Can you double the filling recipe for a higher cheesecake
Ashlee Marie
I’d go up to 3 lbs (there is a slide in the “servings” section of the recipe) in a 10 inch pan, or stick with 2 lbs and move to a smaller pan – 8 or 9 inch.
Tanis
I found this recipe when I was searching for something wonderful to make for a fundraiser. It turned out looking so beautiful! I am just sad that I don’t get to have a piece!
Ashlee Marie
so glad you enjoyed it! you’ll have to make it again so you can enjoy it!
Jon
Hello, so are you saying we leave the cheesecake in the oven to cool with the door open? I’ve never done that before, but open to new ideas! Thanks.
Ashlee Marie
yes, instead of pulling the hot cheesecake out and having it cool quickly I leave it a little more jiggly than most people and I let it cool slower by leaving it in the oven with the door ajar, THEN let it cool a little longer on the counter THEN going into the fridge. It helps prevent cracking.
Mary V
I made this for Thanksgiving – first time in 60+ years I have made something other than a pumpkin pie from scratch.
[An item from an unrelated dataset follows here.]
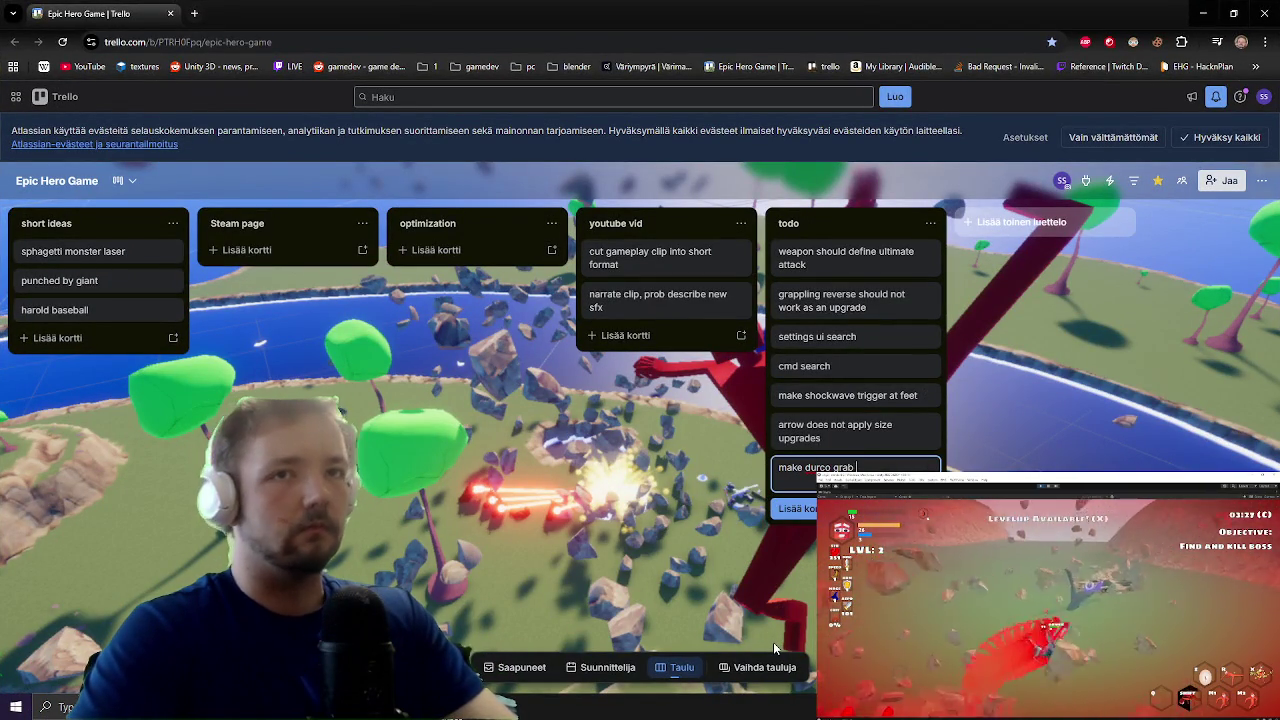
pyautogui.write(' t')
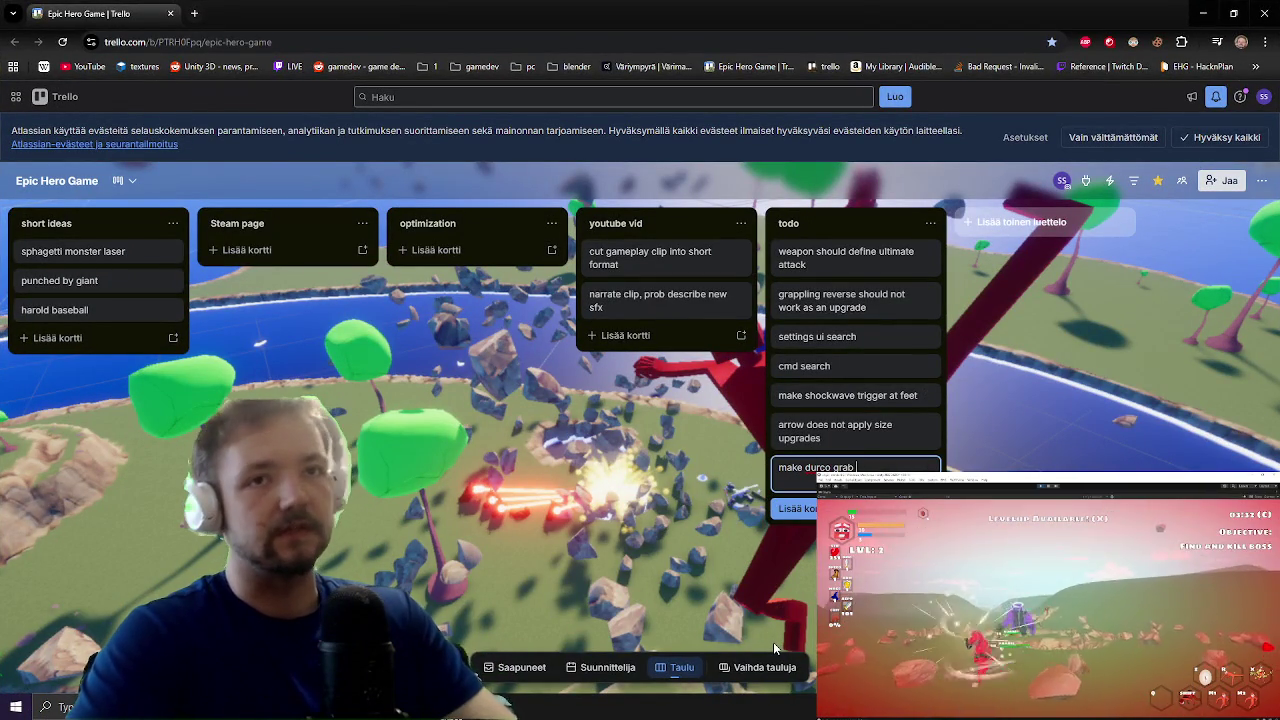
pyautogui.write('ress again')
The cheesecake and caramel sauce were out of this world – a five star dessert, no comments added. I am going to make up some caramel this week to add to plain yogurt. Noose makes one, I think mine will be better! Thank you Ashlee Marie!!
Ashlee Marie
I am so glad you love this as much as we do! and yes this caramel sauce is my go to for so many other treats!